Part 4 : 不安な作戦会議
「まず、状況を整理するわ。」
空き教室に響く遥香の冷静な声。彼女は机に広げたノートを見つめながら、淡々と説明を始めた。
「依頼者の中島紗良さんは、クラスメイトの高橋翔君に片思い中。そして、今のところ二人に直接的な接点はほとんどない、と。」
「まあ、確かに。翔はいつもあの調子だし、紗良みたいにおとなしいタイプとは普段話さないよな。」
俺も思わず頷く。翔はいつも明るくて、どこに行っても人気者だ。正直、翔が片思いされるのは分かるけど、紗良とどう繋げればいいのか全然見当がつかない。
「だからこそ、きっかけが必要なの。」
遥香はペンでノートをトントン叩きながらそう言った。
「ふむふむ、つまり何かイベントを仕掛けるってことか。」
「そういう大げさなことじゃないわ。まずは二人を自然に会話させることが第一歩よ。」
「なるほどね。例えば……『偶然の出会い』とか?」
「例えば?」
「えっと、放課後の廊下とかで、わざとぶつかって教科書を落とすとか。それで『あ、ありがとう』みたいな流れにして……。」
そう説明しながら、俺は実際に手でぶつかるジェスチャーをしてみせた。
「……昭和のドラマ?」
「ひ、否定はしないけど、ちょっとは乗ってくれよ!」
俺がムキになって反論すると、遥香は小さくため息をついた。
「そんな不自然なやり方じゃ、逆に不審者扱いされるだけ。」
「えっ、俺の案、不審者?」
「少なくとも、私はそう思う。」
ズバッと言われて、俺は机に突っ伏したくなった。遥香の言葉は的確すぎて、逆に立ち直れない。

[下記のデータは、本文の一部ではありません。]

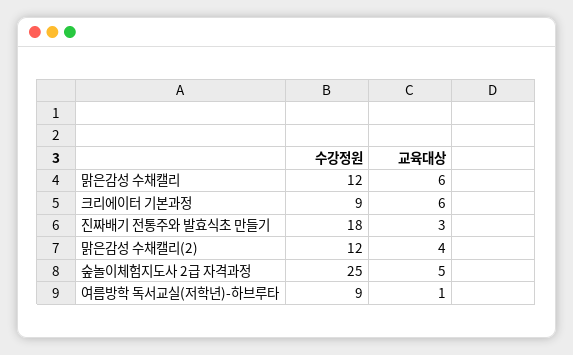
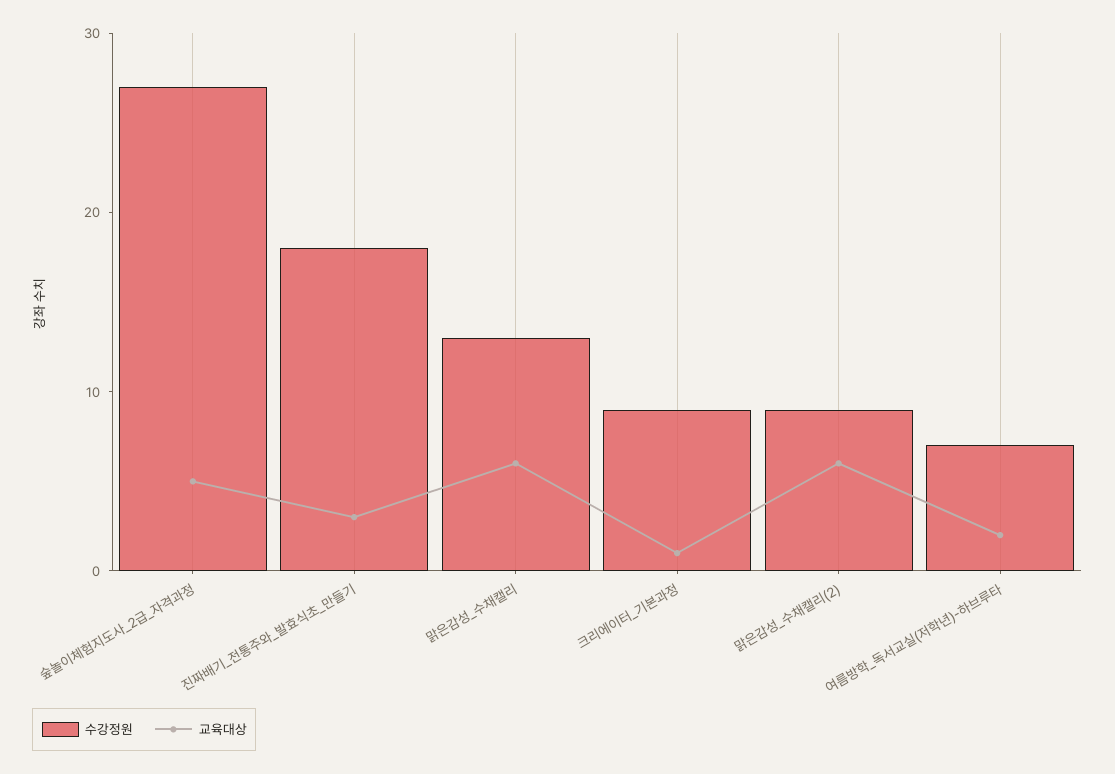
수강정원, 맑은감성 수채캘리: 12 -> 13
교육대상, 크리에이터 기본과정: 6 -> 1
수강정원, 맑은감성 수채캘리(2): 12 -> 9
교육대상, 맑은감성 수채캘리(2): 4 -> 6
수강정원, 숲놀이체험지도사 2급 자격과정: 25 -> 27
수강정원, 여름방학 독서교실(저학년)-하브루타: 9 -> 7
교육대상, 여름방학 독서교실(저학년)-하브루타: 1 -> 2

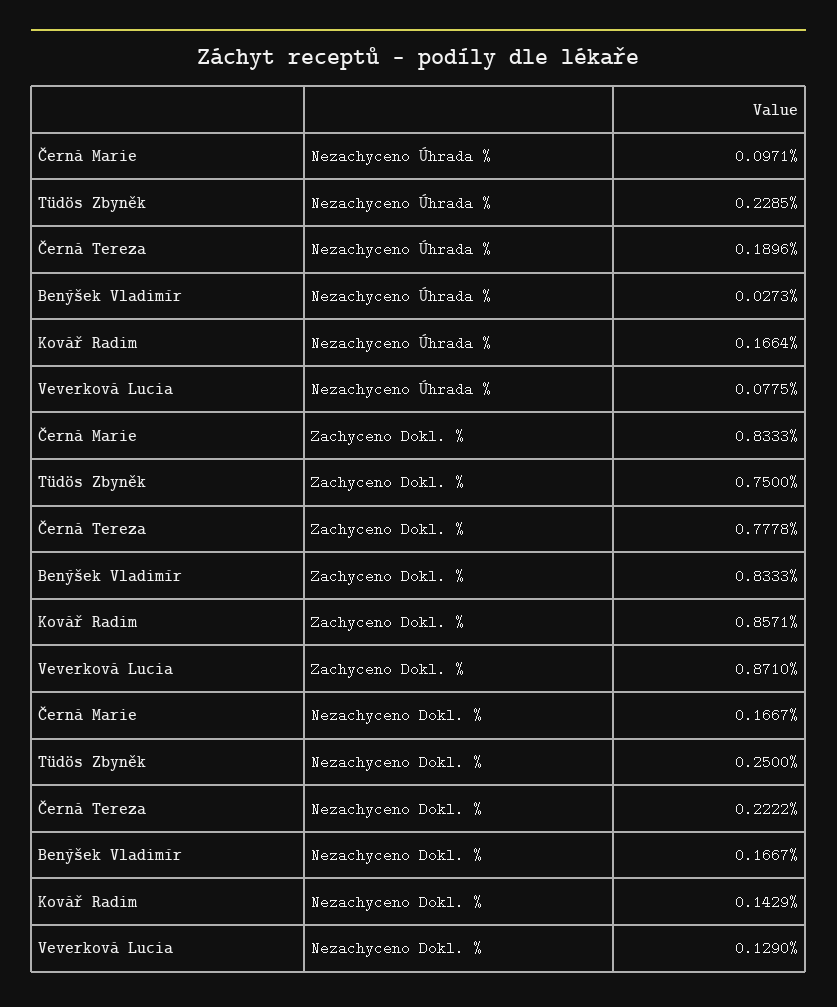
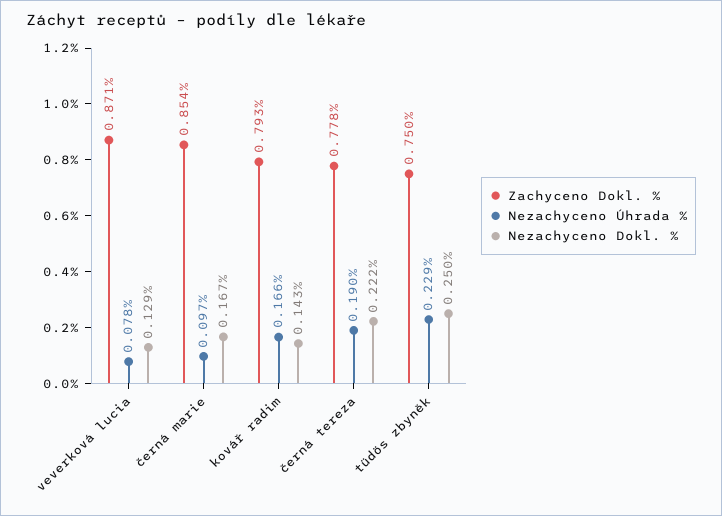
Nezachyceno Úhrada %, Benýšek Vladimír: 0.0273 -> none
Zachyceno Dokl. %, Černá Marie: 0.8333 -> 0.854
Zachyceno Dokl. %, Benýšek Vladimír: 0.8333 -> none
Zachyceno Dokl. %, Kovář Radim: 0.8571 -> 0.793
Nezachyceno Dokl. %, Benýšek Vladimír: 0.1667 -> none

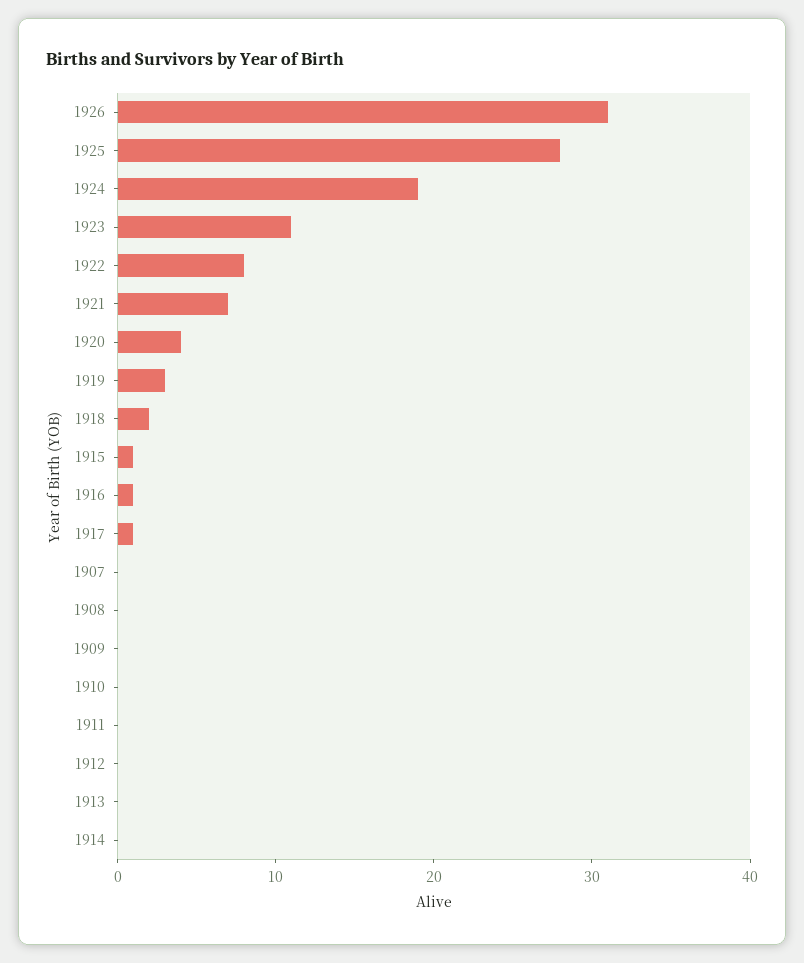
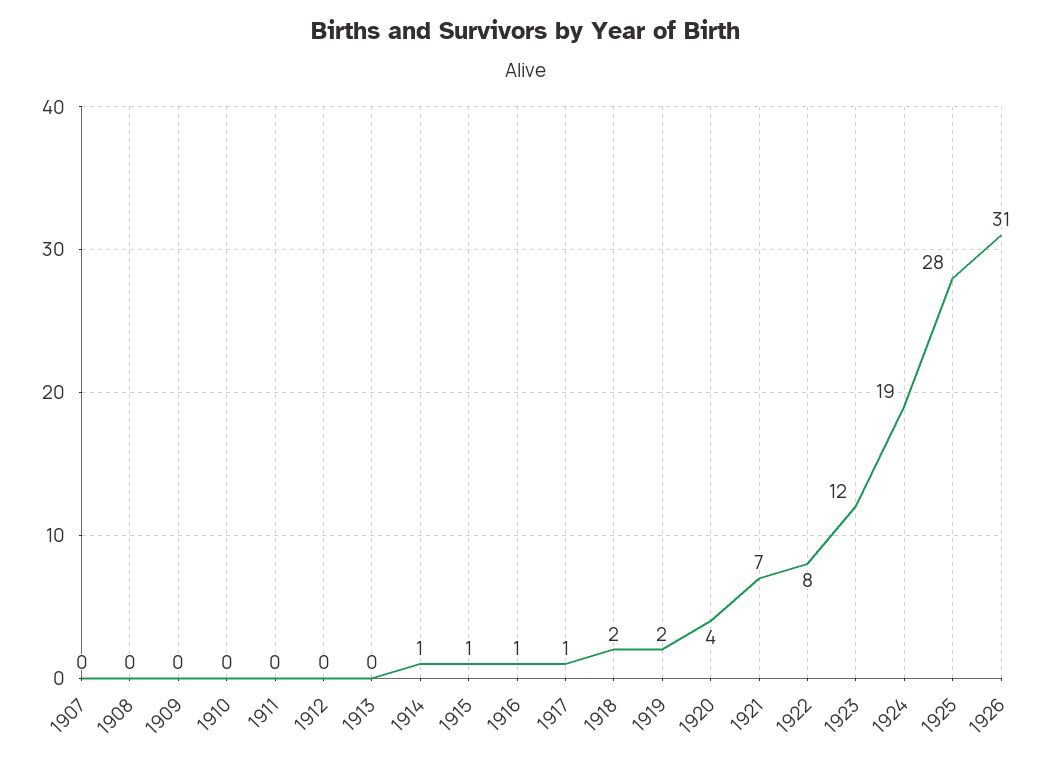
1923: 11 -> 12
1919: 3 -> 2
1914: 0 -> 1

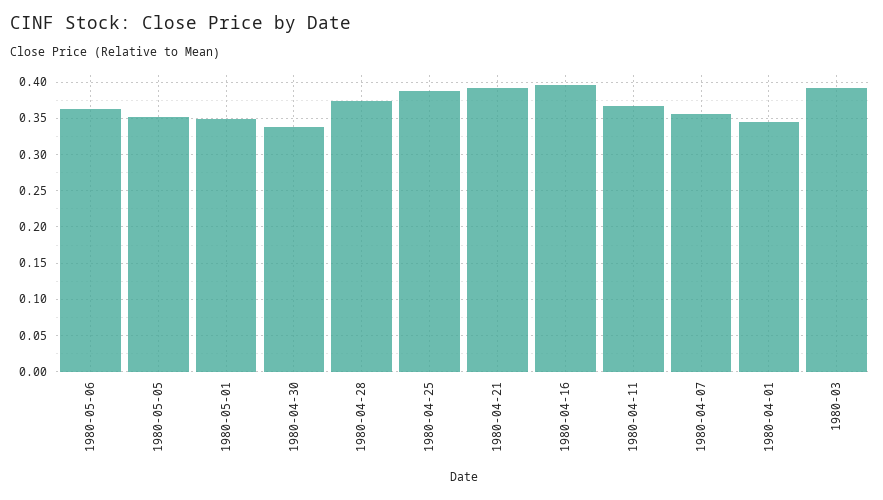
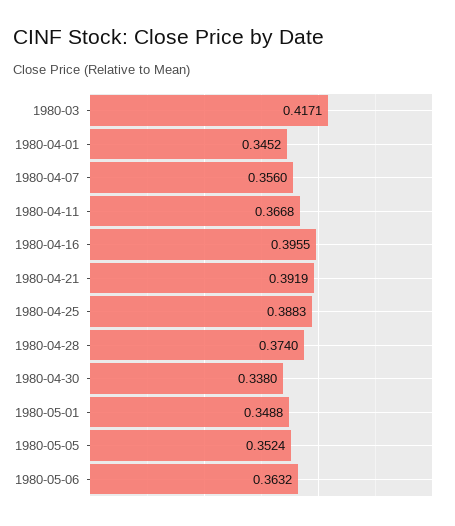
1980-03: 0.39 -> 0.4171

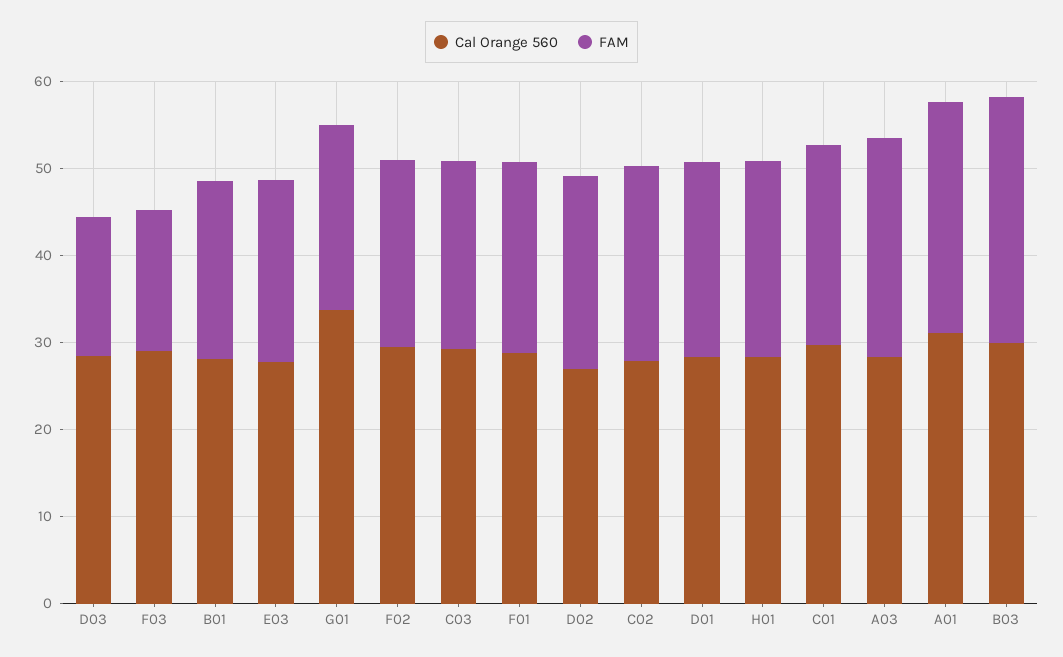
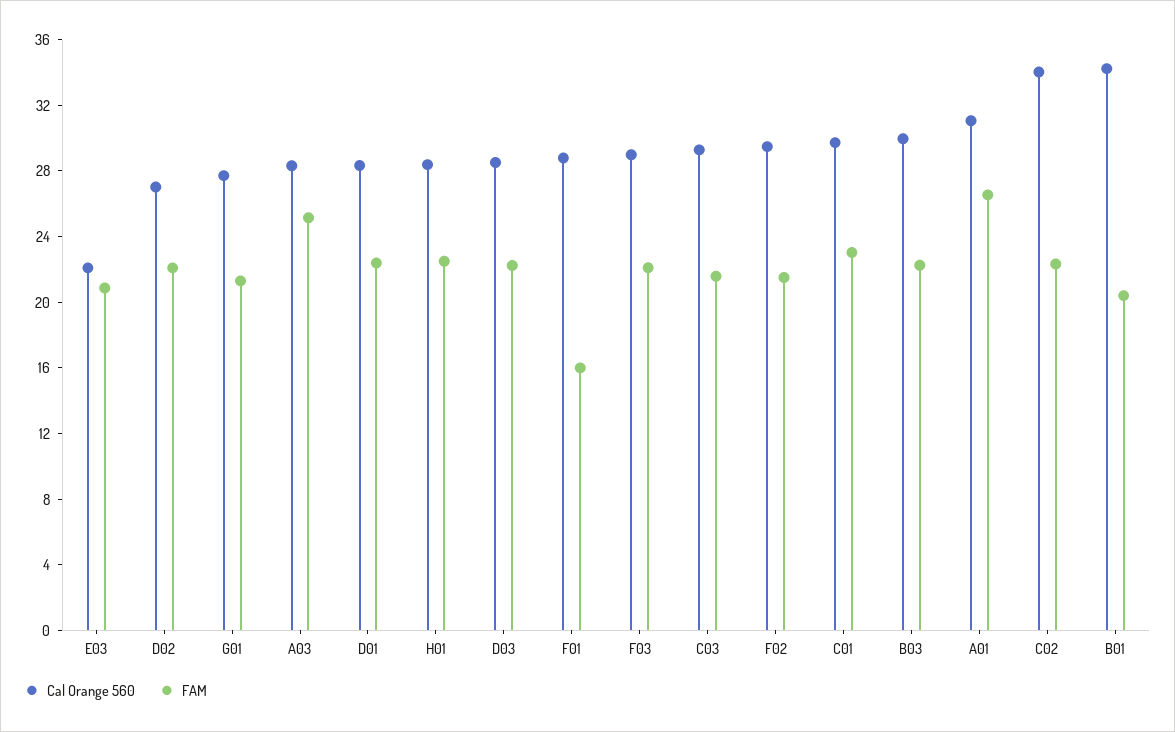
FAM, D03: 16 -> 22
FAM, F03: 16 -> 22
Cal Orange 560, B01: 28 -> 34
Cal Orange 560, E03: 28 -> 22
Cal Orange 560, G01: 34 -> 28
FAM, F01: 22 -> 16
Cal Orange 560, C02: 28 -> 34
FAM, B03: 28 -> 22

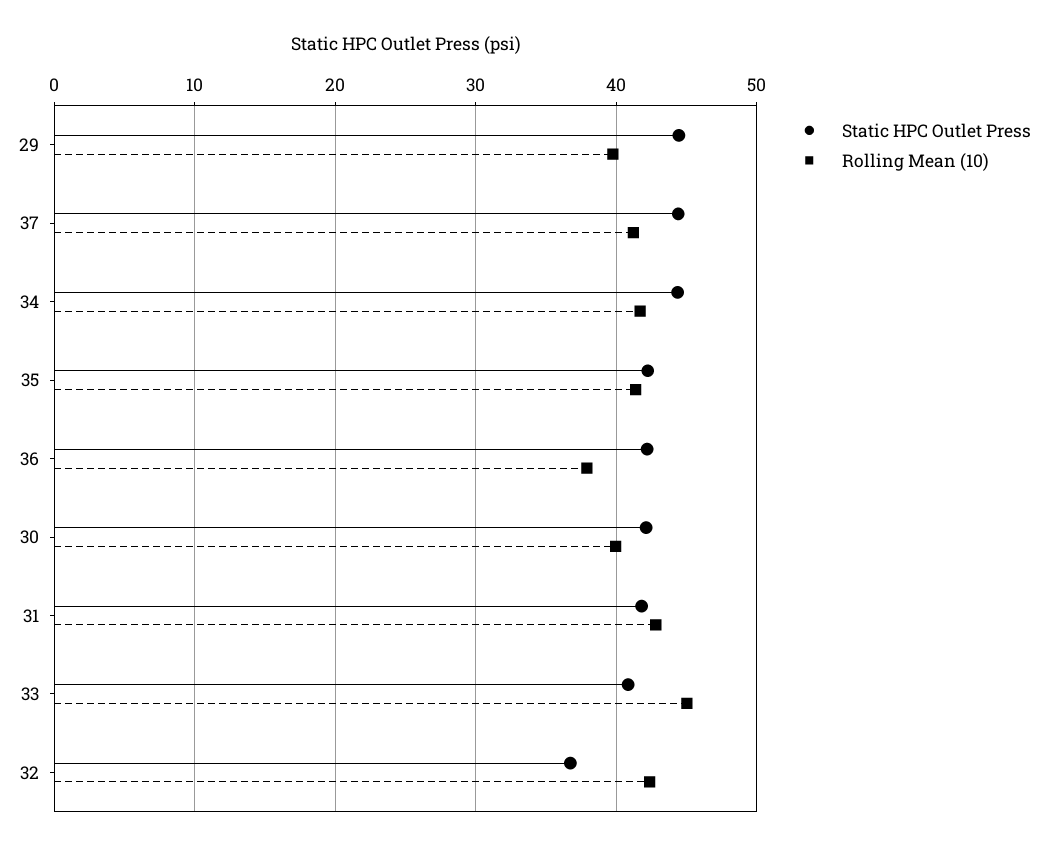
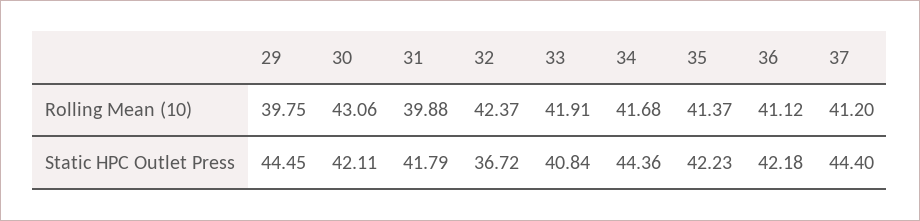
Rolling Mean (10), 36: 38 -> 41.12
Rolling Mean (10), 30: 40 -> 43.06
Rolling Mean (10), 31: 43 -> 39.88
Rolling Mean (10), 33: 45 -> 41.91

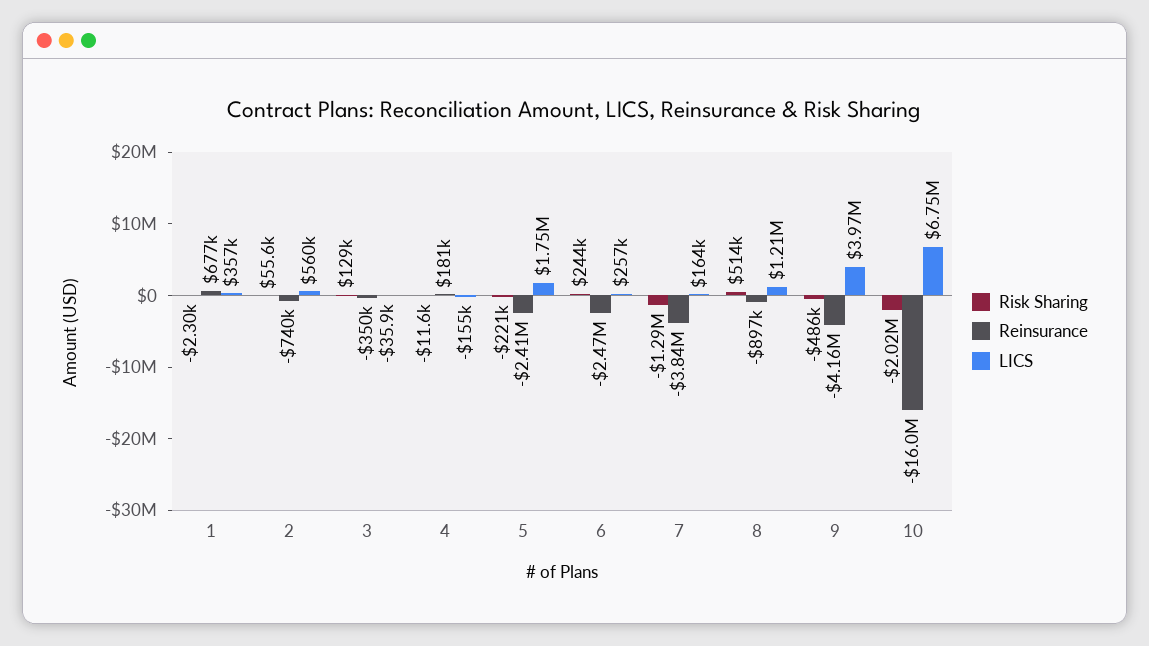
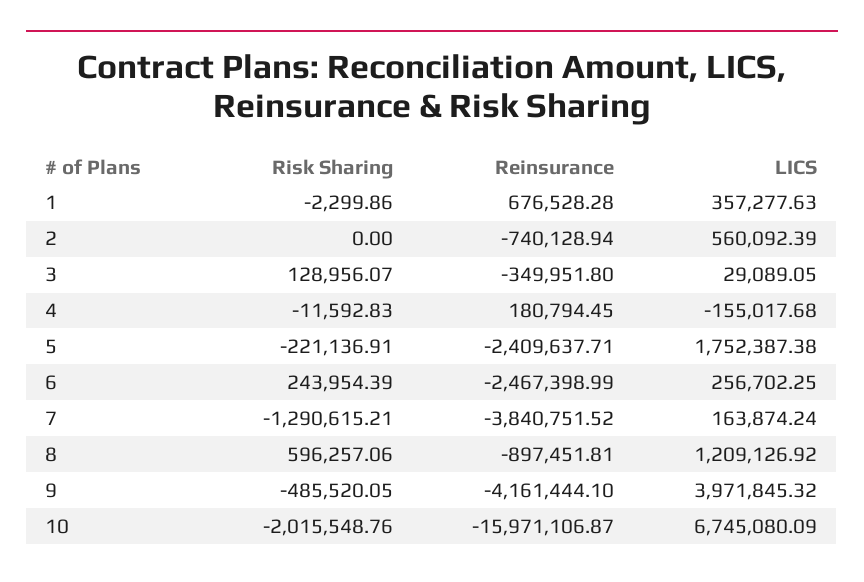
Risk Sharing, 2: 55600 -> 0
LICS, 3: -35900 -> 29089.05
Risk Sharing, 8: 514000 -> 596257.06

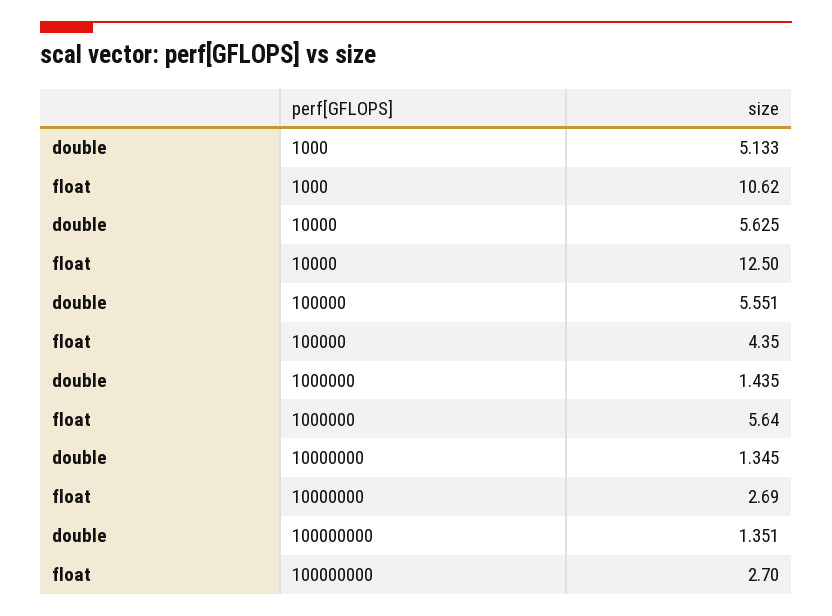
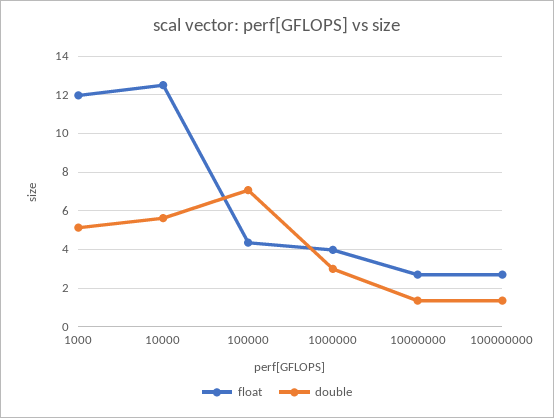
float, 1000: 10.62 -> 12
double, 100000: 5.551 -> 7
double, 1000000: 1.435 -> 3
float, 1000000: 5.64 -> 4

「じゃあ、どうするんだよ。いい案があるなら教えてくれよ。」
「もちろん考えてあるわ。」
遥香がノートにスラスラと書き込む手を止め、顔を上げた。その表情は自信に満ちている……というか、ちょっとドヤ顔っぽい。
「まず、紗良さんには簡単な『話題』を用意してもらう。そして、翔君がそれに興味を持つように仕向ける。」
「話題って何だよ?」
「例えば、高橋君の好きなスポーツやゲーム。それに合わせた話を振るの。」
「おお、そりゃ確かに自然だな……でも、どうやって翔が紗良と話す機会を作るんだ?」
俺が尋ねると、遥香はフッと微笑んだ。そして次の一言で俺を絶句させた。
「それを作るのが、あなたの役目。」
「お、俺!?」
「そう。あなたは高橋君の親友でしょ。まずは彼に紗良さんのことを話題に出すの。そして、彼が興味を持ったら、うまく橋渡しするの。」
「いやいや待ってくれよ!俺にそんな繊細なテクニックはないぞ!」
俺が必死に抗議すると、遥香は少しだけ眉をひそめた。
「じゃあ、あなたの役目は何?」
「……それは……」
何も言い返せずに口を開け閉めしていると、遥香はまたしても勝ち誇った顔になった。
てか俺はそもそもこの委員会に入った覚えはねぇけどな。
「やるしかないのよ、佐藤優斗。あなたは、すでにこの委員会の一員なんだから。」
「……くっ、無茶苦茶すぎだろ…」
完全に押し切られた俺は、机に突っ伏した。遥香はそんな俺を見下ろしながら、最後に一言。
「安心して、佐藤。大丈夫よ。あなたはただのコマなんだから。」
駒って言っちゃったよ。
何で俺、協力してるんだ?
こうして、不安だらけの初仕事が始まるのだった。